THE SEBI-IBC RIFT
IBC is a consolidating act aiming to prevent delays. SEBI is a regulatory authority which was established by the SEBI act 1992 to protect the interest of investors and it has the power to encompass the stock exchange regulations.
Recently IBC and SEBI has a rift over the issue of jurisdiction. SEBI was ordered by the NCLT to de-attach the property belonging to the corporate firm which was admitted in the corporate insolvency resolution process under IBC.
As soon as SEBI came to know about this, they attached the assets of the corporate firm to compensate the investors under sections 11 and 11B of the act but in that time investors filled for the CIRP in NCLT against the company.
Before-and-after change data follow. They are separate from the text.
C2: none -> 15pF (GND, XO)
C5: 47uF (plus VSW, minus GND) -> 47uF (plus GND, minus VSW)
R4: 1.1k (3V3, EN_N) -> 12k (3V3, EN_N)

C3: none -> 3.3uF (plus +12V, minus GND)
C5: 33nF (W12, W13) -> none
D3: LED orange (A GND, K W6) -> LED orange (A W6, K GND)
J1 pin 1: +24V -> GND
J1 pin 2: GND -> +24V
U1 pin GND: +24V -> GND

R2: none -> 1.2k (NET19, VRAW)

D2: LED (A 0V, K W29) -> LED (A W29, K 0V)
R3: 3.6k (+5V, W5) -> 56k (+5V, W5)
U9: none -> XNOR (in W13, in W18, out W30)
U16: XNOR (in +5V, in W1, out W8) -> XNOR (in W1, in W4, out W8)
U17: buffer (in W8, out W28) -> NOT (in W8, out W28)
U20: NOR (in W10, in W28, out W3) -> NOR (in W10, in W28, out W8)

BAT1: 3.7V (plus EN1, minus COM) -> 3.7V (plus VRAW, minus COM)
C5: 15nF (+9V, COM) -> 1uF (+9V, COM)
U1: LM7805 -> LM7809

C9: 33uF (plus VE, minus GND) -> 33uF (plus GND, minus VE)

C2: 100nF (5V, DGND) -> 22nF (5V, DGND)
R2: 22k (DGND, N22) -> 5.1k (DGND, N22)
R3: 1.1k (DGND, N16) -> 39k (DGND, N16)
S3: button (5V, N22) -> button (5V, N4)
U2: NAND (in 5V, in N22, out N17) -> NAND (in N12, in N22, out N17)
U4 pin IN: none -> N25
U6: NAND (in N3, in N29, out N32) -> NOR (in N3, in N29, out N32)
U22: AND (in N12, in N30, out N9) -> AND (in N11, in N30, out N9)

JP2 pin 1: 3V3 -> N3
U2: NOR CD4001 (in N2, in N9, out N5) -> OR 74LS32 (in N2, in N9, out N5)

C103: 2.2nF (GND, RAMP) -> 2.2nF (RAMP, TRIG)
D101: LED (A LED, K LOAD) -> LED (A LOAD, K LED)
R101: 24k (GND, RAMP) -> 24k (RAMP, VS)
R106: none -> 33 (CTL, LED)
Layman's CIRP definition "the corporate insolvency resolution process (CIRP) is a recovery mechanism given under the IBC to the creditors when the firm becomes insolvent". Thus property attached by SEBI should be de-attached because investors have already applied for the process of CIRP to declare the firm insolvent held by NCLT.
NCLT placed stress on section 238 of IBC- “if any law became inconsistent with IBC then provisions of this code will override other laws." Therefore, NCLT held "moratorium provisions contained in section 14 of IBC will override section 28A of SEBI act which confers SEBI with the status of recovery officer empowered the regulatory body to sell the movable and immovable property of a corporate debtor for the recovery process.” And thus matter has been taken to Supreme Court by SEBI in case of SEBI V ROHIT SEHGAL
NCLAT in Shobha Limited v Pan Card Clubs Limited held section 238 would not override the provisions of other activities. However, NCLAT in Bhanu Ram v HBN Diaries And Allied Limited, took an opposite approach in the context of section 238.
Thus NCLAT should realize that these two legislations are not inconsistent with each other and section 238 should not be applied as it can only override in the case of inconsistency.